Abnormal Cyclic Nucleotide Signaling at the Outer Mitochondrial Membrane In Sympathetic Neurons During the Early Stages of Hypertension

Abstract

Background: Disruption of cyclic nucleotide signaling in sympathetic postganglionic neurons contributes to impaired intracellular calcium handling (Ca 2+ ) and the development of dysautonomia during the early stages of hypertension, although how this occurs is poorly understood. Emerging evidence supports the uncoupling of signalosomes in distinct cellular compartments involving cyclic nucleotide–sensitive PDEs (phosphodiesterases), which may underpin the autonomic phenotype in stellate neurons. Methods: Using a combination of single-cell RNA sequencing together with Forster resonance energy transfer–based sensors to monitor cyclic adenosine 3’,5’-monophosphate, PKA (protein kinase A)-dependent phosphorylation and cGMP (cyclic guanosine 3’,5’-monophosphate), we tested the hypothesis that dysregulation occurs in a sub-family of PDEs in the cytosol and outer mitochondrial membrane of neurons from the stellate ganglion. Results: PDE2A, 6D, 7A, 9A genes were highly expressed in young Wistar neurons and also conserved in neurons from spontaneously hypertensive rats (SHRs).

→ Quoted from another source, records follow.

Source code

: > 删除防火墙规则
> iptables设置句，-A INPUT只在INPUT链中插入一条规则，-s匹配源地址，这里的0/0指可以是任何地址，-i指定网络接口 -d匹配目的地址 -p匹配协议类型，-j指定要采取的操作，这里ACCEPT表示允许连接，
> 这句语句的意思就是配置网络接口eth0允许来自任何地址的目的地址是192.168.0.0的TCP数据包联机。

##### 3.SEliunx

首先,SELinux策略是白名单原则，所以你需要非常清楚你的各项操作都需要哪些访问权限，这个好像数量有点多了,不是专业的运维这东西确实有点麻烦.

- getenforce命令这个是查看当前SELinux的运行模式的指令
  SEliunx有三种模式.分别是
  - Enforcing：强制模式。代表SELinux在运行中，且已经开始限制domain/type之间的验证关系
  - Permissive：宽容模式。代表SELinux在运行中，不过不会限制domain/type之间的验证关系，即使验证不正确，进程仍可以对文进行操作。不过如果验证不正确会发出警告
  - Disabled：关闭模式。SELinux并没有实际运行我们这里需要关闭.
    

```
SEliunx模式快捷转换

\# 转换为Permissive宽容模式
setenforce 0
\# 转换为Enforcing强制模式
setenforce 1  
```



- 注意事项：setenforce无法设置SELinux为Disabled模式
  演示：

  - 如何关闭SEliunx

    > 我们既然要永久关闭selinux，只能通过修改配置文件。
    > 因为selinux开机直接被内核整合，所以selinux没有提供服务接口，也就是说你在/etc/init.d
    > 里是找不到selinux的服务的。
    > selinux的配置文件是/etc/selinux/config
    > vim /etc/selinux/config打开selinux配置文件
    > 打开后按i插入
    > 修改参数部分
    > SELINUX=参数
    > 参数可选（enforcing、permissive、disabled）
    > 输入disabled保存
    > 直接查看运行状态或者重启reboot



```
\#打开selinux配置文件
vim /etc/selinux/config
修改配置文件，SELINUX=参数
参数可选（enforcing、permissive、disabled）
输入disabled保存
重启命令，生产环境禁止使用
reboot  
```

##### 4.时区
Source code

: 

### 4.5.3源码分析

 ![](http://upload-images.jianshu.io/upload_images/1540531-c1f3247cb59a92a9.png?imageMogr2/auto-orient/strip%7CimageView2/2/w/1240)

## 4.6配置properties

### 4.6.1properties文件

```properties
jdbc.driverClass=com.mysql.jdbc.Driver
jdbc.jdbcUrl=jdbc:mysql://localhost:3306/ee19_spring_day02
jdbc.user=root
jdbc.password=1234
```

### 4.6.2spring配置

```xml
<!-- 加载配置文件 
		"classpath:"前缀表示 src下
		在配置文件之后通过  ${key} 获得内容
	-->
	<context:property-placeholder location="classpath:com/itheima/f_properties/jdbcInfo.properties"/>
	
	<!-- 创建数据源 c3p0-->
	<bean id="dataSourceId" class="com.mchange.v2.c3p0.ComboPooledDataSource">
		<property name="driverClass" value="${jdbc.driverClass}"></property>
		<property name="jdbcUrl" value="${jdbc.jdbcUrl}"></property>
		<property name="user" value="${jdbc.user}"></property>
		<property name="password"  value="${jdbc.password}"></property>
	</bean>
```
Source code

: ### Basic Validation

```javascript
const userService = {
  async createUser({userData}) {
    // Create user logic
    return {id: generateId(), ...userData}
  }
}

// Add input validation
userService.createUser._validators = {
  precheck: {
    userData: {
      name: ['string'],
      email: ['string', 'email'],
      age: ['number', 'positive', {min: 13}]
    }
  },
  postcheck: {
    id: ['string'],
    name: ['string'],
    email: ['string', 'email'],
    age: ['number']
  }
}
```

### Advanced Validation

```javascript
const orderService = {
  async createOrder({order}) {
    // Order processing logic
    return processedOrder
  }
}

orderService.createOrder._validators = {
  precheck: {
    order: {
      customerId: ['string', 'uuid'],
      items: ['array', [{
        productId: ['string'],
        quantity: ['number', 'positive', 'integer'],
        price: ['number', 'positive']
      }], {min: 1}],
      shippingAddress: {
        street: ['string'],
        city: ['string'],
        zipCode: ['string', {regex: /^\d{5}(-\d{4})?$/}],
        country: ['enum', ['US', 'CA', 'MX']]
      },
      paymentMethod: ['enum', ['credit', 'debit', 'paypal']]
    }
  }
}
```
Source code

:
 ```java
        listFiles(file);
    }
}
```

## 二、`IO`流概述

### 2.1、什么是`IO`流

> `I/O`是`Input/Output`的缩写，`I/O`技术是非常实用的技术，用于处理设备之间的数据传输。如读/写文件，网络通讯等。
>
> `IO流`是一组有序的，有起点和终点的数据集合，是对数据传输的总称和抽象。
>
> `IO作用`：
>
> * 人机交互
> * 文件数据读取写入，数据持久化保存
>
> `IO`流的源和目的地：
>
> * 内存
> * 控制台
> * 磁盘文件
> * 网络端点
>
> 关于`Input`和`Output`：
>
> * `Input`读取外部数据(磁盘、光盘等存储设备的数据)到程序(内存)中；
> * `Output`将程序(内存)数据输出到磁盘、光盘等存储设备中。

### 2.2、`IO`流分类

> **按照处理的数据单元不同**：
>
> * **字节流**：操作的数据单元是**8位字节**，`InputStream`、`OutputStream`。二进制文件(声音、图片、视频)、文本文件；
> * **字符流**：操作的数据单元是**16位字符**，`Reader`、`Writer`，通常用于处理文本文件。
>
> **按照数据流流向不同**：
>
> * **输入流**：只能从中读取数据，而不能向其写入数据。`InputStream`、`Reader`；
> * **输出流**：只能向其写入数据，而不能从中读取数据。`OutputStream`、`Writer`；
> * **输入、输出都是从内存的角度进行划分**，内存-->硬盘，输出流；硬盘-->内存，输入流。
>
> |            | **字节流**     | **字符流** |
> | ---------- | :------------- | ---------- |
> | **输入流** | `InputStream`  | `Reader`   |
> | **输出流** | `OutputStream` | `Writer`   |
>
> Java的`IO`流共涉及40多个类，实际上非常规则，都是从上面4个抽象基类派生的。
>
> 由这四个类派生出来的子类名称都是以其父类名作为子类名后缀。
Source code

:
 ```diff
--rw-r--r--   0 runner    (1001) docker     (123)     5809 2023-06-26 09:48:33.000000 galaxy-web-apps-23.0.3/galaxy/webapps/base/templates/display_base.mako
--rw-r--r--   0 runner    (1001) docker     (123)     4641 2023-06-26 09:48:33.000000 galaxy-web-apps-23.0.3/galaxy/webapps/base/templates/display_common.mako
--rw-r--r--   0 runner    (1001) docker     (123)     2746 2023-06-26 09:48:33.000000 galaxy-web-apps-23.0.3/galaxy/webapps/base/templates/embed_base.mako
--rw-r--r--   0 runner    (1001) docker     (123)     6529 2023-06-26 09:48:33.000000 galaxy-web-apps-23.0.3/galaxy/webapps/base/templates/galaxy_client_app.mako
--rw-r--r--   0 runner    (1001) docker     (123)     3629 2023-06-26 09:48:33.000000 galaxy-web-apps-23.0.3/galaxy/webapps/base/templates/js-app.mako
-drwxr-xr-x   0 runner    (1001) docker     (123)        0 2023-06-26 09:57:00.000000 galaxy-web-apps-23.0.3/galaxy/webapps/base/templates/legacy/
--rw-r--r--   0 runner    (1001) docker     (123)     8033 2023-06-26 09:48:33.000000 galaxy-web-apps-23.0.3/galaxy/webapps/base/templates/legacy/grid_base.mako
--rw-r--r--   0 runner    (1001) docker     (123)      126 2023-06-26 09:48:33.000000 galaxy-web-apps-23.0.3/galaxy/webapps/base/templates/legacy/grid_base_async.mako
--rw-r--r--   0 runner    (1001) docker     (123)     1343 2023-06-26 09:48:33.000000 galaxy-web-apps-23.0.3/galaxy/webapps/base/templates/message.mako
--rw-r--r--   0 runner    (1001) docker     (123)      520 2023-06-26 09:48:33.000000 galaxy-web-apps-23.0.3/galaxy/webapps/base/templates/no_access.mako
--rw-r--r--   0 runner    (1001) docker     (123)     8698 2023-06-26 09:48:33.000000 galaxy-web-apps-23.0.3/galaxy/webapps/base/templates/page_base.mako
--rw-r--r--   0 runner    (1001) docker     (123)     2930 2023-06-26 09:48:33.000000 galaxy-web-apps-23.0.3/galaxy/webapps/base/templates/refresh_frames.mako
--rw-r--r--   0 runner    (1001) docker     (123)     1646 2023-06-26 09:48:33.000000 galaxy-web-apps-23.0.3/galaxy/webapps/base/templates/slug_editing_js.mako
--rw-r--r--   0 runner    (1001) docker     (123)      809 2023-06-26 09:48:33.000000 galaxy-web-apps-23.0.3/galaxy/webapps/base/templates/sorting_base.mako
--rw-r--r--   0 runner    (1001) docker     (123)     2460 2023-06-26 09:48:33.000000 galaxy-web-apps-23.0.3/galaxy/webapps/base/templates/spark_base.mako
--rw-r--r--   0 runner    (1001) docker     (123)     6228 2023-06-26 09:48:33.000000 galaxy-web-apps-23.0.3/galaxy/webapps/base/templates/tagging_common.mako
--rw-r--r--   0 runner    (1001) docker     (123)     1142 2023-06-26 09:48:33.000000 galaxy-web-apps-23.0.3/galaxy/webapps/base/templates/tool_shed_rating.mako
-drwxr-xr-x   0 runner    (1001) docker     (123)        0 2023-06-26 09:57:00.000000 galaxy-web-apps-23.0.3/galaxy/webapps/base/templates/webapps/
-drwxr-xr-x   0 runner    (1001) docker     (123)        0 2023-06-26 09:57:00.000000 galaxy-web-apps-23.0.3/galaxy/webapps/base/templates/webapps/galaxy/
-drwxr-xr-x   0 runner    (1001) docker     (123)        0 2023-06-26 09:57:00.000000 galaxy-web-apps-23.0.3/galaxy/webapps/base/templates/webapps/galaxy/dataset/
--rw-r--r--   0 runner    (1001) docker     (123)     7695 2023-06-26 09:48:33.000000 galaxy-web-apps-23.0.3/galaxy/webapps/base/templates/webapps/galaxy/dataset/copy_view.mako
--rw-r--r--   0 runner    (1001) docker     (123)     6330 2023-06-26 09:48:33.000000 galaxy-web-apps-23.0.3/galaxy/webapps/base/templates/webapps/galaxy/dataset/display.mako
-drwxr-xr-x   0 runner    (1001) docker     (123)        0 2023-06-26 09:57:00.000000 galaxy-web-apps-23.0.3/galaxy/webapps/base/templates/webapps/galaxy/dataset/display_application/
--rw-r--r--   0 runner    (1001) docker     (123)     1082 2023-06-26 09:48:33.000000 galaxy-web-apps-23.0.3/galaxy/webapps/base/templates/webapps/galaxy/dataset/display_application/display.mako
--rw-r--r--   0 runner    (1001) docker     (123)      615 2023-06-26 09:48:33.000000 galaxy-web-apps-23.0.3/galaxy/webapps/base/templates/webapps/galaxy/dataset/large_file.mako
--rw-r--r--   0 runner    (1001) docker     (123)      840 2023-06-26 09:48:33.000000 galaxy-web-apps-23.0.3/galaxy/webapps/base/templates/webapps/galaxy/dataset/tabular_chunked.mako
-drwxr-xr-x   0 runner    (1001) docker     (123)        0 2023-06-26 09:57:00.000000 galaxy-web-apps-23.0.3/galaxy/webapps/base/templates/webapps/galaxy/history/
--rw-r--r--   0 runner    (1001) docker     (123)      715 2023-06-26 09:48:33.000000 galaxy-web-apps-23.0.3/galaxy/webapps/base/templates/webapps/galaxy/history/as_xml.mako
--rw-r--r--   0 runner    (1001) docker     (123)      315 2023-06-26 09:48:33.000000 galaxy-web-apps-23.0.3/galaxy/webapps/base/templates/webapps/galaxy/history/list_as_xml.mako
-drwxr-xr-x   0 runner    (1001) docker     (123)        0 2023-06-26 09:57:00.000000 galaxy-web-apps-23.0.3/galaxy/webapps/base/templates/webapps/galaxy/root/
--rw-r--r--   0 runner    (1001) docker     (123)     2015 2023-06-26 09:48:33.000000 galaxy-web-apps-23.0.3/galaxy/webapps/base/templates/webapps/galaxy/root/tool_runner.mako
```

In stellate neurons from prehypertensive SHRs, we found the levels of cyclic adenosine 3’,5’-monophosphate and cGMP at the outer mitochondrial membrane were decreased compared with normal neurons. The reduced cyclic adenosine 3’,5’-monophosphate response was due to the hydrolytic activity of overexpressed PDE2A2 located at the mitochondria. Normal cyclic adenosine 3’,5’-monophosphate levels were re-established by inhibition of PDE2A. There was also a greater PKA-dependent phosphorylation in the cytosol and at the outer mitochondrial membrane in spontaneously hypertensive rat neurons, where this response was regulated by protein phosphatases. The cGMP response was only restored by inhibition of PDE6. Conclusions: When taken together, these results suggest that site-specific inhibition of PDE2A and PDE6D at the outer mitochondrial membrane may provide a therapeutic target to ameliorate cardiac sympathetic impairment during the onset of hypertension.